Copy out the lines below word for word, from the one containing "scientific name: Triteleia laxa" through the last line of the records, both included.
---------- THE INPUT ----------
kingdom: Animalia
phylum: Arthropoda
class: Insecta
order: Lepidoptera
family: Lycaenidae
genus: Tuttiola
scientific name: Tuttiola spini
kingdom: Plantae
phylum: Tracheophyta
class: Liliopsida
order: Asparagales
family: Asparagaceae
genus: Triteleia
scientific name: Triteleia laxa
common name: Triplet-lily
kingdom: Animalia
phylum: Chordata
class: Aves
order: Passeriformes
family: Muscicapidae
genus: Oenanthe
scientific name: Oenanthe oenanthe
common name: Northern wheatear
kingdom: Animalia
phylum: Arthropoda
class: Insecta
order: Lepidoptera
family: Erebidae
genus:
----------
## COMPLETE ANSWER
scientific name: Triteleia laxa
common name: Triplet-lily
kingdom: Animalia
phylum: Chordata
class: Aves
order: Passeriformes
family: Muscicapidae
genus: Oenanthe
scientific name: Oenanthe oenanthe
common name: Northern wheatear
kingdom: Animalia
phylum: Arthropoda
class: Insecta
order: Lepidoptera
family: Erebidae
genus:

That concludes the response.